In 2008, Miami-Dade County, Fla., was home to 2% of Medicare beneficiaries receiving home-health care, but Miami-Dade providers collected more than half of the $1 billion the government spent in outlier payments for home-health services, according to a new report from HHS' inspector general's office.
Miami-area outlier payments draw scrutiny
The office analyzed all home-health claims that Medicare paid in 2008 in order to find aberrant payment patterns. The most aberrations were found in Miami-Dade, an area that has become well-known as a hotbed of Medicare fraud. The results regarding Miami-Dade and 23 other counties should invite the attention of the healthcare fraud task force of HHS and the U.S. Justice Department, the report concluded.

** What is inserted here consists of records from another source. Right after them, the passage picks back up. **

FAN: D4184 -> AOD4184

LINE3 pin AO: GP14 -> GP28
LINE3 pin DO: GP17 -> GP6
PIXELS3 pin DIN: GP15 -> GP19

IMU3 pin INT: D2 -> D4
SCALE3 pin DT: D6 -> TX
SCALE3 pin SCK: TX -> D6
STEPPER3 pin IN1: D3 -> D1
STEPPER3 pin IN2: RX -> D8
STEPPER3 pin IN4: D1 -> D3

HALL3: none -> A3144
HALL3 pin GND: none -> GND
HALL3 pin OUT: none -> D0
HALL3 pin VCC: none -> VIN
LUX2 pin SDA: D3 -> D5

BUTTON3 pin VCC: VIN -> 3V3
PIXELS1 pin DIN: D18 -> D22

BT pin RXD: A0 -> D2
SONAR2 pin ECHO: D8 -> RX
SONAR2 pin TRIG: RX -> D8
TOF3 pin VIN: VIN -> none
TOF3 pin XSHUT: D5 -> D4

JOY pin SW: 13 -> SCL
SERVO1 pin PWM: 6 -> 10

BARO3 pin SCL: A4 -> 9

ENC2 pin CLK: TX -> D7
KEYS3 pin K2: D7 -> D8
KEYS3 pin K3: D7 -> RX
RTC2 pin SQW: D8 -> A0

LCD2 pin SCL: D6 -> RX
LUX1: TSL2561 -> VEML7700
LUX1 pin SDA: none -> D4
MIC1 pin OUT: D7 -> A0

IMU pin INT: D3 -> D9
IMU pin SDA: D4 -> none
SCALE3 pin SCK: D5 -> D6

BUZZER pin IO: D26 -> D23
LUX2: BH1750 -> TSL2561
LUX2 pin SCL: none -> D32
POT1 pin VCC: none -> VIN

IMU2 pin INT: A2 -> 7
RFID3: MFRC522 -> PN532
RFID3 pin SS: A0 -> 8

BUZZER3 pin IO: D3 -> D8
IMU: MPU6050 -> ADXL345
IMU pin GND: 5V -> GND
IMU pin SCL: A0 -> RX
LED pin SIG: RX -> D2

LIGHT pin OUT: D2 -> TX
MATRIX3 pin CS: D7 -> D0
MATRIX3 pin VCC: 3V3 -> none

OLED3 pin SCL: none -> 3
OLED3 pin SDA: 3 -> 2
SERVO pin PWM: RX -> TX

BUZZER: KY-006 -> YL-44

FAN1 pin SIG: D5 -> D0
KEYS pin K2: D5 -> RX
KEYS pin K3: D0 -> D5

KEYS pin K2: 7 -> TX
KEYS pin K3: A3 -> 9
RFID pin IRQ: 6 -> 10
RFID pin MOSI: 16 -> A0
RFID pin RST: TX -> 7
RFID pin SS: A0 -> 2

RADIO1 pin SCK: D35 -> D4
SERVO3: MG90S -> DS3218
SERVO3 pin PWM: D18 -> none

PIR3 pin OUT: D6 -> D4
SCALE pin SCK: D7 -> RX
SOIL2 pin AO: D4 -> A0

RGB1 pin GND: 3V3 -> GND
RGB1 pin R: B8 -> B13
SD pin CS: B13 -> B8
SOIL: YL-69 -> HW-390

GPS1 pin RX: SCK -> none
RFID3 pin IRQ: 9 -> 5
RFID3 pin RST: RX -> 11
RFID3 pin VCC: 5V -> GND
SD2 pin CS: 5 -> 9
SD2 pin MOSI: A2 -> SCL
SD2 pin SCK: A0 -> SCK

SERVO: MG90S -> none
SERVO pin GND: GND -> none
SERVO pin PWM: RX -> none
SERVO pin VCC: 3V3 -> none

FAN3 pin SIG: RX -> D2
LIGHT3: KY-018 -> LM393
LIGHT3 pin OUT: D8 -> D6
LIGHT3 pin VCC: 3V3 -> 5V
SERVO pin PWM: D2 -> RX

The CMS makes outlier payments beyond the standard rate under Medicare's prospective payment system for unusually expensive home care. Outlier payments on average account for 7% of home-health payments, but they made up nearly 60% of home-health payments in Miami-Dade. Miami-Dade also was home to 25 of 29 home-health providers nationwide that received more than $100,000 in outlier payments.
A new CMS rule effective Jan. 1 will cap outlier payments at 10% for any individual home-health agency, and the CMS is taking additional steps to address the apparent abuse, including visits to beneficiaries to ensure they qualify for home-health services, suspending providers responsible for unusually high outlier claims and more tightly controlling enrollment of home-health providers.